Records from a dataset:
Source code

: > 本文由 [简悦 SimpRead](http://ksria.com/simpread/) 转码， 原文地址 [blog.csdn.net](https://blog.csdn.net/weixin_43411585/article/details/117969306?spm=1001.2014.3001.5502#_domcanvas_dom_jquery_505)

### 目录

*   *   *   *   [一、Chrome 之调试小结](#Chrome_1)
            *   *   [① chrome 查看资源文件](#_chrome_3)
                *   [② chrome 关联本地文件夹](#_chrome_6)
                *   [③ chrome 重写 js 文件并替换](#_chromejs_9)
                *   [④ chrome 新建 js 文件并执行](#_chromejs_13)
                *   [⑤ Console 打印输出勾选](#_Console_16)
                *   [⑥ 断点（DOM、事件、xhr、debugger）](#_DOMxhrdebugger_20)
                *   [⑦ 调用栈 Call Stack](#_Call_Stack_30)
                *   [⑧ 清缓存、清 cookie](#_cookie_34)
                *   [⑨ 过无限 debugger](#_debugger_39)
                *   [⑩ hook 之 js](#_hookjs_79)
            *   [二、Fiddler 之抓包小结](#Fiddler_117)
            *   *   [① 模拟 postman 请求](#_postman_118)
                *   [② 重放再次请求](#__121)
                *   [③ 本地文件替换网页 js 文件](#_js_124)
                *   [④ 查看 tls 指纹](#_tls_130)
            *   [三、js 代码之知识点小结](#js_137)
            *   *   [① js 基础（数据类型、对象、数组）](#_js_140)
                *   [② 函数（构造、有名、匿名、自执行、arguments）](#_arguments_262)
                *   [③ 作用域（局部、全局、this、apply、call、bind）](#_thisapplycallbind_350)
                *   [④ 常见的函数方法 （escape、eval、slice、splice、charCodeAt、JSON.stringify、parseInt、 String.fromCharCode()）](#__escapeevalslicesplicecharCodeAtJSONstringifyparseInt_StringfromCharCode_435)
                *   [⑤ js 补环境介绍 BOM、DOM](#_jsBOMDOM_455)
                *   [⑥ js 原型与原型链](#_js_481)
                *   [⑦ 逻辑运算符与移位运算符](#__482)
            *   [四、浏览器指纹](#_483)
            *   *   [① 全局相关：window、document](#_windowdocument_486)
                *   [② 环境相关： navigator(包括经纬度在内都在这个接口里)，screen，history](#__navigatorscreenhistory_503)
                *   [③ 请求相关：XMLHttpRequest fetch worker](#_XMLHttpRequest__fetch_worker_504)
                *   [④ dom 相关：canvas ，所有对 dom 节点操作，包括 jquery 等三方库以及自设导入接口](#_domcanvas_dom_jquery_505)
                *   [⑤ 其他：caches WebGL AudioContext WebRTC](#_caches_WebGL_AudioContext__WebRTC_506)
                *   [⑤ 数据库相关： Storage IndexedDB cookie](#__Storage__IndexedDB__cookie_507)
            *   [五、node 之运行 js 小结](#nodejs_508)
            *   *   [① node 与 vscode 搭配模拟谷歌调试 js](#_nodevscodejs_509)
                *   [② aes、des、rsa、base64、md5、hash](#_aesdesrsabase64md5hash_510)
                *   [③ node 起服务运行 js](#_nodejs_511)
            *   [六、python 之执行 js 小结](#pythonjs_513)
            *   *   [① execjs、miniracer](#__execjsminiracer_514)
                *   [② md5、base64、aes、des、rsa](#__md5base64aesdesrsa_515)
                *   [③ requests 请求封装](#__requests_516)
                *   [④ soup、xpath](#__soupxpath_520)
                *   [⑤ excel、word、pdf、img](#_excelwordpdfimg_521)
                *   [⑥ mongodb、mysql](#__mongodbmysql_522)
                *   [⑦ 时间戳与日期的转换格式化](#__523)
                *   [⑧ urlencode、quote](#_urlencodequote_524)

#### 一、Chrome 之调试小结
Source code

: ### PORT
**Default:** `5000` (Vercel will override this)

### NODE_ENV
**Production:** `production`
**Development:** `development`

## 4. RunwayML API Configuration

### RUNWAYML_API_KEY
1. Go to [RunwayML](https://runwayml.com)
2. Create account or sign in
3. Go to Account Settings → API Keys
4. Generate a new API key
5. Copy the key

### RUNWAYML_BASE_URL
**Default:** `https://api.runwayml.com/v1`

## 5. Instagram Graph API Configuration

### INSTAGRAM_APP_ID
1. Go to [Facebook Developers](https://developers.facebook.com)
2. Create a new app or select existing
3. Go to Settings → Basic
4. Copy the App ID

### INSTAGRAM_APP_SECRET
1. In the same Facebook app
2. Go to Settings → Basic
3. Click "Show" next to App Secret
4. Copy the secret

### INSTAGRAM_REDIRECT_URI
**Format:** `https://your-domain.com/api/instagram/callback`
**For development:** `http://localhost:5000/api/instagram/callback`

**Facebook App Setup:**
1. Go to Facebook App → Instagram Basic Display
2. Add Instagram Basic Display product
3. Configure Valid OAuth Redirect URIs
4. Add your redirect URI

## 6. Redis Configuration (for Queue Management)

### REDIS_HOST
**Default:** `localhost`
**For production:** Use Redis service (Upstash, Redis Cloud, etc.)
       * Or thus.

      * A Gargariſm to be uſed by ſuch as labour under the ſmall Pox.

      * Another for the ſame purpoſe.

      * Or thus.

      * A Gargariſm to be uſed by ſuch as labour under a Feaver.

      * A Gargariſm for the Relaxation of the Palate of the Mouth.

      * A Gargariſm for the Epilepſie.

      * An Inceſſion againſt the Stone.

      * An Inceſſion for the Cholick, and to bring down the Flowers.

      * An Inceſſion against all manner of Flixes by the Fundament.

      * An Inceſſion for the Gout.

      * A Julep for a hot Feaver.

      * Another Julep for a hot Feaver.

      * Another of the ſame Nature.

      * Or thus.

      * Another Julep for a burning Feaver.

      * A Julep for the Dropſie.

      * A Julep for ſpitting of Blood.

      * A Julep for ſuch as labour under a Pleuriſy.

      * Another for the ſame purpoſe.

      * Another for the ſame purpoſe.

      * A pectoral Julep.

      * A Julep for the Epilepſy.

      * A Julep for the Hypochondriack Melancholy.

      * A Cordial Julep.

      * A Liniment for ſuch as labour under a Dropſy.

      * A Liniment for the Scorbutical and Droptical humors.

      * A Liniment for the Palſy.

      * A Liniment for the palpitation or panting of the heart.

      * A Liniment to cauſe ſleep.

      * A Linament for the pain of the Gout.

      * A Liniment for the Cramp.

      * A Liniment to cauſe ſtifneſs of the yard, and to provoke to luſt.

[TO-DO ITEM]
Repeat each entry exactly.

[EXERCISE RESPONSE]
Source code

: > 本文由 [简悦 SimpRead](http://ksria.com/simpread/) 转码， 原文地址 [blog.csdn.net](https://blog.csdn.net/weixin_43411585/article/details/117969306?spm=1001.2014.3001.5502#_domcanvas_dom_jquery_505)

### 目录

*   *   *   *   [一、Chrome 之调试小结](#Chrome_1)
            *   *   [① chrome 查看资源文件](#_chrome_3)
                *   [② chrome 关联本地文件夹](#_chrome_6)
                *   [③ chrome 重写 js 文件并替换](#_chromejs_9)
                *   [④ chrome 新建 js 文件并执行](#_chromejs_13)
                *   [⑤ Console 打印输出勾选](#_Console_16)
                *   [⑥ 断点（DOM、事件、xhr、debugger）](#_DOMxhrdebugger_20)
                *   [⑦ 调用栈 Call Stack](#_Call_Stack_30)
                *   [⑧ 清缓存、清 cookie](#_cookie_34)
                *   [⑨ 过无限 debugger](#_debugger_39)
                *   [⑩ hook 之 js](#_hookjs_79)
            *   [二、Fiddler 之抓包小结](#Fiddler_117)
            *   *   [① 模拟 postman 请求](#_postman_118)
                *   [② 重放再次请求](#__121)
                *   [③ 本地文件替换网页 js 文件](#_js_124)
                *   [④ 查看 tls 指纹](#_tls_130)
            *   [三、js 代码之知识点小结](#js_137)
            *   *   [① js 基础（数据类型、对象、数组）](#_js_140)
                *   [② 函数（构造、有名、匿名、自执行、arguments）](#_arguments_262)
                *   [③ 作用域（局部、全局、this、apply、call、bind）](#_thisapplycallbind_350)
                *   [④ 常见的函数方法 （escape、eval、slice、splice、charCodeAt、JSON.stringify、parseInt、 String.fromCharCode()）](#__escapeevalslicesplicecharCodeAtJSONstringifyparseInt_StringfromCharCode_435)
                *   [⑤ js 补环境介绍 BOM、DOM](#_jsBOMDOM_455)
                *   [⑥ js 原型与原型链](#_js_481)
                *   [⑦ 逻辑运算符与移位运算符](#__482)
            *   [四、浏览器指纹](#_483)
            *   *   [① 全局相关：window、document](#_windowdocument_486)
                *   [② 环境相关： navigator(包括经纬度在内都在这个接口里)，screen，history](#__navigatorscreenhistory_503)
                *   [③ 请求相关：XMLHttpRequest fetch worker](#_XMLHttpRequest__fetch_worker_504)
                *   [④ dom 相关：canvas ，所有对 dom 节点操作，包括 jquery 等三方库以及自设导入接口](#_domcanvas_dom_jquery_505)
                *   [⑤ 其他：caches WebGL AudioContext WebRTC](#_caches_WebGL_AudioContext__WebRTC_506)
                *   [⑤ 数据库相关： Storage IndexedDB cookie](#__Storage__IndexedDB__cookie_507)
            *   [五、node 之运行 js 小结](#nodejs_508)
            *   *   [① node 与 vscode 搭配模拟谷歌调试 js](#_nodevscodejs_509)
                *   [② aes、des、rsa、base64、md5、hash](#_aesdesrsabase64md5hash_510)
                *   [③ node 起服务运行 js](#_nodejs_511)
            *   [六、python 之执行 js 小结](#pythonjs_513)
            *   *   [① execjs、miniracer](#__execjsminiracer_514)
                *   [② md5、base64、aes、des、rsa](#__md5base64aesdesrsa_515)
                *   [③ requests 请求封装](#__requests_516)
                *   [④ soup、xpath](#__soupxpath_520)
                *   [⑤ excel、word、pdf、img](#_excelwordpdfimg_521)
                *   [⑥ mongodb、mysql](#__mongodbmysql_522)
                *   [⑦ 时间戳与日期的转换格式化](#__523)
                *   [⑧ urlencode、quote](#_urlencodequote_524)

#### 一、Chrome 之调试小结
Source code

: ### PORT
**Default:** `5000` (Vercel will override this)

### NODE_ENV
**Production:** `production`
**Development:** `development`

## 4. RunwayML API Configuration

### RUNWAYML_API_KEY
1. Go to [RunwayML](https://runwayml.com)
2. Create account or sign in
3. Go to Account Settings → API Keys
4. Generate a new API key
5. Copy the key

### RUNWAYML_BASE_URL
**Default:** `https://api.runwayml.com/v1`

## 5. Instagram Graph API Configuration

### INSTAGRAM_APP_ID
1. Go to [Facebook Developers](https://developers.facebook.com)
2. Create a new app or select existing
3. Go to Settings → Basic
4. Copy the App ID

### INSTAGRAM_APP_SECRET
1. In the same Facebook app
2. Go to Settings → Basic
3. Click "Show" next to App Secret
4. Copy the secret

### INSTAGRAM_REDIRECT_URI
**Format:** `https://your-domain.com/api/instagram/callback`
**For development:** `http://localhost:5000/api/instagram/callback`

**Facebook App Setup:**
1. Go to Facebook App → Instagram Basic Display
2. Add Instagram Basic Display product
3. Configure Valid OAuth Redirect URIs
4. Add your redirect URI

## 6. Redis Configuration (for Queue Management)

### REDIS_HOST
**Default:** `localhost`
**For production:** Use Redis service (Upstash, Redis Cloud, etc.)
       * Or thus.

      * A Gargariſm to be uſed by ſuch as labour under the ſmall Pox.

      * Another for the ſame purpoſe.

      * Or thus.

      * A Gargariſm to be uſed by ſuch as labour under a Feaver.

      * A Gargariſm for the Relaxation of the Palate of the Mouth.

      * A Gargariſm for the Epilepſie.

      * An Inceſſion againſt the Stone.

      * An Inceſſion for the Cholick, and to bring down the Flowers.

      * An Inceſſion against all manner of Flixes by the Fundament.

      * An Inceſſion for the Gout.

      * A Julep for a hot Feaver.

      * Another Julep for a hot Feaver.

      * Another of the ſame Nature.

      * Or thus.

      * Another Julep for a burning Feaver.

      * A Julep for the Dropſie.

      * A Julep for ſpitting of Blood.

      * A Julep for ſuch as labour under a Pleuriſy.

      * Another for the ſame purpoſe.

      * Another for the ſame purpoſe.

      * A pectoral Julep.

      * A Julep for the Epilepſy.

      * A Julep for the Hypochondriack Melancholy.

      * A Cordial Julep.

      * A Liniment for ſuch as labour under a Dropſy.

      * A Liniment for the Scorbutical and Droptical humors.

      * A Liniment for the Palſy.

      * A Liniment for the palpitation or panting of the heart.

      * A Liniment to cauſe ſleep.

      * A Linament for the pain of the Gout.

      * A Liniment for the Cramp.

      * A Liniment to cauſe ſtifneſs of the yard, and to provoke to luſt.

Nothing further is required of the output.